Last year the Baylor Department of Public Safety caught 191 underage students drinking alcohol, Baylor Police Chief Jim Doak said. The department also issued 28 citations for minors in possession of alcohol and seven citations for driving under the influence of alcohol.

To combat this kind of alcohol abuse found on universities across the country, a new compact disc program, Alcohol 101, now is available for free from the Century Council.

According to its Web site, the Century Council is a nonprofit organization funded by some of America's leading distillers, including Bacardi USA, Inc., Brown-Forman and Pernod Ricard USA. The organization is dedicated to fighting drunk driving and underage drinking.

A need for change

'It is essential that every single college have access to this educational tool, [which is] designed to help students make safe and responsible decisions about alcohol,' said Susan Molinari, chairwoman of the Century Council.

Molinari said that on average, 80 percent of freshmen drink nearly six drinks a week. and this trend must be countered with effective education.

'By systematically incorporating this CD in orientation programs, fraternity gatherings and athletic programs, we hope to have a significant influence on students' ability to make safe and responsible decisions about alcohol,' Molinari said.

The Century Council gathered input from students who used the first CD program, released five years ago, and other college students to learn what tactics work most effectively

Virtual effects

The CD, which can be ordered from the Century Council's Web site, www.centurycouncil.org, lets users visit a virtual bar and after virtually drinking, learn about the effects that alcohol has on the blood level.

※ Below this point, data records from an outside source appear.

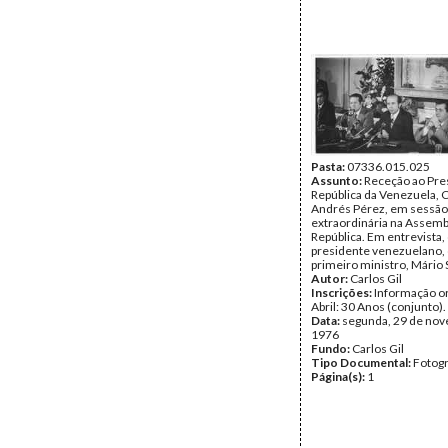
Pasta:
07336.015.025
Assunto:
Receção ao Pre
República da Venezuela, 
Andrés Pérez, em sessão
extraordinária na Assemb
República. Em entrevista,
presidente venezuelano,
primeiro ministro, Mário 
Autor:
Carlos Gil
Inscrições:
Informação or
Abril: 30 Anos (conjunto).
Data:
segunda, 29 de no
1976
Fundo:
Carlos Gil
Tipo Documental:
Fotogr
Página(s):
1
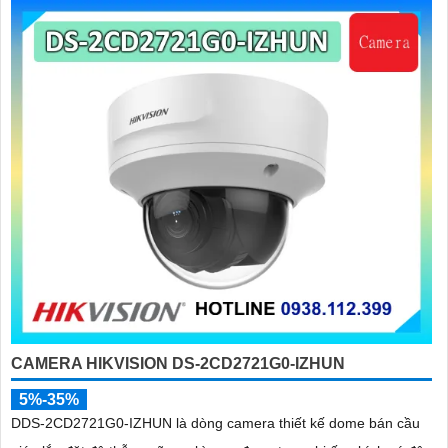
CAMERA HIKVISION DS-2CD2721G0-IZHUN
5%-35%
DDS-2CD2721G0-IZHUN là dòng camera thiết kế dome bán cầu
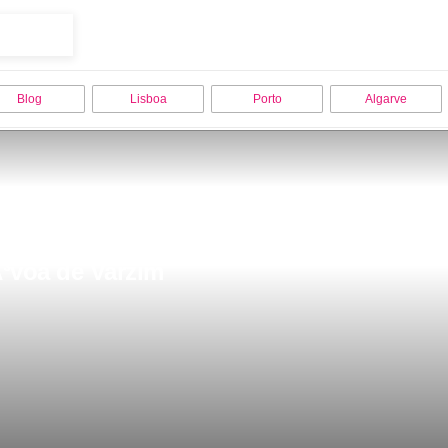
Blog
Lisboa
Porto
Algarve
Ã³voa de Varzim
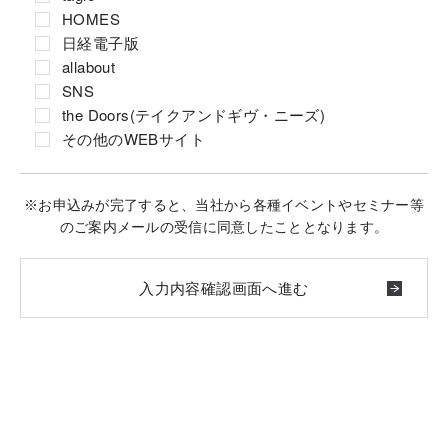
HOMES
日経電子版
allabout
SNS
the Doors(テイクアンドギヴ・ニーズ)
その他のWEBサイト
※お申込みが完了すると、当社から各種イベントやセミナー等
のご案内メールの受信に同意したこととなります。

'We sponsored focus groups across the country to find out what they [college students] would actually use,' Leslie Mills, director of public relations of the Century Council, said. 'They make their own decisions, so it's not preachy like the average program you would find in a health class.'

Instead of the general approach to all college students used on the previous CD, the new program targets specific groups, such as freshmen, Greek organizations, athletes and 'judicial policy offenders.' Users also can visit a first-year residence or decide for a basketball player if he should have a drink several days before his game.

Positive results

Mills said good feedback came from students who tried the virtual bar. She said they enjoyed learning how alcohol would affect their friends as well.

Users get to see the effects of alcohol on themselves and others, based on gender, weight, the number of drinks, elapsed time, drinking speed and food intake.

Alcohol 101 also addresses the physical effects of alcohol and information about traffic safety and drunk driving.

According to the Century Council press release, its mission 'is to promote responsible decision-making regarding drinking or nondrinking of beverage alcohol and to discourage all forms of irresponsible consumption through education, communications, research, law enforcement and other programs.'

Wirtlin Worldwide conducted a national survey in 2001 to find out how well adults are educated about alcohol. The survey showed that although 77 percent of adults believe they know enough about drinking and driving, 72 percent don't even know the legal blood alcohol concentration levels of their states.